== ИСХОДНЫЕ ДАННЫЕ

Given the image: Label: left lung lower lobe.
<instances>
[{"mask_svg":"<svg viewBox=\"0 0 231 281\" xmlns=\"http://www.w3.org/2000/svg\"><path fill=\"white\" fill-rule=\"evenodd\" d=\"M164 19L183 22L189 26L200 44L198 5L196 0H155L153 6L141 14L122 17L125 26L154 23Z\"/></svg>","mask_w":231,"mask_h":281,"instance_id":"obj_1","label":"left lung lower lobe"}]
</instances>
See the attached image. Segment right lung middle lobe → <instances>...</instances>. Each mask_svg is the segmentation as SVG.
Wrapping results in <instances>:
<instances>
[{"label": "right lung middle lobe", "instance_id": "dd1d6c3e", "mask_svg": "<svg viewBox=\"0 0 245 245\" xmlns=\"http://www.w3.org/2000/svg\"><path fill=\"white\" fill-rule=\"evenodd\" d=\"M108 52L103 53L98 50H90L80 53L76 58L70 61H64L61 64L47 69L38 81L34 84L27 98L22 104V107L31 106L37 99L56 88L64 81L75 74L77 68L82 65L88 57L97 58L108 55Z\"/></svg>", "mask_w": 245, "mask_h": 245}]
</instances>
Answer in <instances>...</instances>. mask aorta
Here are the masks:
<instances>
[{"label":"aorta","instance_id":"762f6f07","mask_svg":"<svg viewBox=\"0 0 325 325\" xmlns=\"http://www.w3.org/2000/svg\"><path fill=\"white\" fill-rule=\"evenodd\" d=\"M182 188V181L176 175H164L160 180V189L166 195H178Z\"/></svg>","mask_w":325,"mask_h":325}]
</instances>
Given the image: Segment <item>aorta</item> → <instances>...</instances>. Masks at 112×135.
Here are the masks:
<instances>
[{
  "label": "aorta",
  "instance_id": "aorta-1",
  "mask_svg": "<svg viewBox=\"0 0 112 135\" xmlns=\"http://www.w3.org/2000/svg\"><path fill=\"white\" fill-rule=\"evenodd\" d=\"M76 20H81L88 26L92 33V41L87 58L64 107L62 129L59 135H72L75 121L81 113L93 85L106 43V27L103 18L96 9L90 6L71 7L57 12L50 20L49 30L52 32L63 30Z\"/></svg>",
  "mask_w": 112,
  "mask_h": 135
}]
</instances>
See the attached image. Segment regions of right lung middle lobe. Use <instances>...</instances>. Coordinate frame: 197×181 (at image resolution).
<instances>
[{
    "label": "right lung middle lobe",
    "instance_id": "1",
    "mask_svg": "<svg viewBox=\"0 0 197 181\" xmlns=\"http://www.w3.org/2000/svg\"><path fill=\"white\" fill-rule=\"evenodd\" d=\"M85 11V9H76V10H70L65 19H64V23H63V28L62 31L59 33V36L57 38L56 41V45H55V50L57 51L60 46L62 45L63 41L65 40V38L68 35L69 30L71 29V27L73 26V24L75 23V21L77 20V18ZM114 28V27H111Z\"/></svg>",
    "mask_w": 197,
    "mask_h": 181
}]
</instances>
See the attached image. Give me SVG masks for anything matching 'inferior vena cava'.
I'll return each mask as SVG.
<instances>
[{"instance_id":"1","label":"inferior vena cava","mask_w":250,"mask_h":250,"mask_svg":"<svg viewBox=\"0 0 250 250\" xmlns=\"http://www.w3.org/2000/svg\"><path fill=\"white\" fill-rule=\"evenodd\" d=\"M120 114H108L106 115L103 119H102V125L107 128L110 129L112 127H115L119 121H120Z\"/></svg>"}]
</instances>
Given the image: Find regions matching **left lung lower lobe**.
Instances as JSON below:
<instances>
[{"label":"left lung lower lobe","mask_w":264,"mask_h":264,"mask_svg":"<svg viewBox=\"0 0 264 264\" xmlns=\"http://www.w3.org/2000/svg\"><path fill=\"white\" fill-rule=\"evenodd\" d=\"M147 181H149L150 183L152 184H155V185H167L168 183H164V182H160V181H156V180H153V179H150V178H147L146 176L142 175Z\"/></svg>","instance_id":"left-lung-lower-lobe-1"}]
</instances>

====

_ЗАДАНИЕ:_ Воспроизведите без каких-либо изменений строки приведенного выше материала, начиная со строки, содержащей «Given the image: Find», и до конца материала включительно.

_ГОТОВЫЙ ОТВЕТ:_
Given the image: Find regions matching **left lung lower lobe**.
Instances as JSON below:
<instances>
[{"label":"left lung lower lobe","mask_w":264,"mask_h":264,"mask_svg":"<svg viewBox=\"0 0 264 264\" xmlns=\"http://www.w3.org/2000/svg\"><path fill=\"white\" fill-rule=\"evenodd\" d=\"M147 181H149L150 183L152 184H155V185H167L168 183H164V182H160V181H156V180H153V179H150V178H147L146 176L142 175Z\"/></svg>","instance_id":"left-lung-lower-lobe-1"}]
</instances>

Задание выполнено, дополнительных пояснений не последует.